EXERCISE OBJECTIVE —
Using the records beneath, say how many lines contain the word "lymphoma", without comment.

INFORMATION GIVEN —
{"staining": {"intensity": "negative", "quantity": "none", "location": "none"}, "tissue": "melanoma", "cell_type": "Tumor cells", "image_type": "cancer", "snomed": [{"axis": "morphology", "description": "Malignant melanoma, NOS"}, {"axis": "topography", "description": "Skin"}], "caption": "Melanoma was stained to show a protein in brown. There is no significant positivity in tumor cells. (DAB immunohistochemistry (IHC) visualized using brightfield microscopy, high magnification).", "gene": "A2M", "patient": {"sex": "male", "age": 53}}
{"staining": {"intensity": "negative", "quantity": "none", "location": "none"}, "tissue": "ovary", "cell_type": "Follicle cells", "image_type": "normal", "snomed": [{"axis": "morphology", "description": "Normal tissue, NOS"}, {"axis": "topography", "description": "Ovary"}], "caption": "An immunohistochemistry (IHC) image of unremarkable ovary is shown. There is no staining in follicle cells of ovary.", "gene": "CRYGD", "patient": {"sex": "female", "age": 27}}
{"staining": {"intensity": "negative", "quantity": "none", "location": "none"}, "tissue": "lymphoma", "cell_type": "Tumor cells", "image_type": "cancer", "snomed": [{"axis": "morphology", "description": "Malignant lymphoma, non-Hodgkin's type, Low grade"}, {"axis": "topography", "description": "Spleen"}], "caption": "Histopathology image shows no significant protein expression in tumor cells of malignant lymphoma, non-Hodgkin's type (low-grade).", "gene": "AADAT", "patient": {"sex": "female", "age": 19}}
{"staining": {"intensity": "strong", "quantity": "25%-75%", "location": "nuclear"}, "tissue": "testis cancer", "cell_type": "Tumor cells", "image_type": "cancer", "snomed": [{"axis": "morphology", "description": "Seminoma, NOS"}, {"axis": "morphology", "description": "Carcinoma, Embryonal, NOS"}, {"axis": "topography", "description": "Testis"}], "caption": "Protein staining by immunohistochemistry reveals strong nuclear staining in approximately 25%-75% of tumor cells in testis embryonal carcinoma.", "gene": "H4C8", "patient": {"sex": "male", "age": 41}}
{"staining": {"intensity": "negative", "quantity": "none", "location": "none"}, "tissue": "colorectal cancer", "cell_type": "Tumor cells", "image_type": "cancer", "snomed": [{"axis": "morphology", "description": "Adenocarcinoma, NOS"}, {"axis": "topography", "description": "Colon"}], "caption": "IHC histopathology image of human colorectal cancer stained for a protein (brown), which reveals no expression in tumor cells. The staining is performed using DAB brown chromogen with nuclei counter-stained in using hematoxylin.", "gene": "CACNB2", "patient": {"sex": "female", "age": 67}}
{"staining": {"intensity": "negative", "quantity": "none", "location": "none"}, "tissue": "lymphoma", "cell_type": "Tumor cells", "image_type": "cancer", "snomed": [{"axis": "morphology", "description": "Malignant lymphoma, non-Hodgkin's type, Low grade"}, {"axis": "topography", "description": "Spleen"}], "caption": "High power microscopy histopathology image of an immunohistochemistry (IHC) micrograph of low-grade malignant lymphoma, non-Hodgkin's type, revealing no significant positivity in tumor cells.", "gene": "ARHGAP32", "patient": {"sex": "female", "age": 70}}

TASK SOLUTION —
2